Donald Trump
US President Donald Trump speaks to the staff at the Department of Homeland Security in Washington, DC Nicholas Kamm/AFP

Every week under President Donald Trump the US will publish a list of crimes committed by foreigners.

The plan is laid out in one of two executive orders on immigration that Trump signed on Wednesday (25 January) in efforts to crack down on those living in the US illegally. The order also advances plans to build a wall along the US-Mexican border, and block immigrants from seven Middle Eastern, Muslim countries.

The announcement of the crime bulletin was tucked into one of the 18 sections of the Border Security and Immigration Enforcement Improvements executive order. It constitutes one of Trump's signature promises during the US presidential campaign. It also targets what are known as "sanctuary cities" where police and authorities leave immigration enforcement to federal officials.

"To better inform the public regarding the public safety threats associated with sanctuary jurisdictions," the order reads, the government will publish "a comprehensive list of criminal actions committed by aliens and any jurisdiction that ignored or otherwise failed to honour any detainers with respect to such aliens" every week.

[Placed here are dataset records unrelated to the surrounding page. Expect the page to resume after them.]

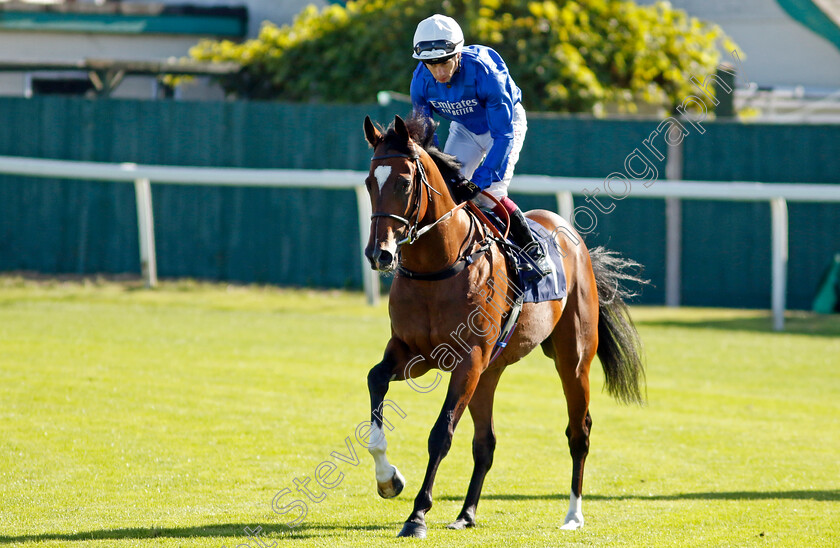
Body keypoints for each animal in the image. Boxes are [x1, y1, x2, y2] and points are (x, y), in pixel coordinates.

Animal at [360, 113, 644, 536]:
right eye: (369, 182)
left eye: (405, 182)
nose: (379, 253)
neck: (438, 266)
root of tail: (574, 239)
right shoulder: (414, 352)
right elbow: (375, 380)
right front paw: (388, 479)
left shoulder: (468, 360)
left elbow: (441, 434)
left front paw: (417, 515)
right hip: (489, 372)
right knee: (486, 442)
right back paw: (465, 514)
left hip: (572, 359)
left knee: (579, 431)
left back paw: (573, 515)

In the past Trump has threatened to cut off funding to local police who did not work to enforce federal law when dealing with people who were undocumented immigrants. Police forces across the country argued that it was not their job to take over the role of US Immigration and Customs Enforcement (ICE). If they did, they said, it would become more difficult to solve crimes as illegal immigrants who had been harmed in a crime, or witnessed one, would be reluctant to come forward.

The new executive order states police will still be able to get federal funding through the attorney general and secretary of homeland security, but that any town or city that fails to share information about the immigration status of people living there will have its funding cut off.

"New Yorkers understand diversity is strength and we are a nation of immigrants," said New York Rep. Nydia M. Velázquez in response to the order. "Our City will not be bullied into being accomplices in policies that create fear in immigrant communities."

"The two executive orders signed today by President Trump won't help fix our immigration system," said Senator Dianne Feinstein (D-Calif.) the high-ranking Democrat on the Senate Judiciary Committee. "What we need is comprehensive immigration reform. The Senate passed a bipartisan bill in 2013 and we need to do so again."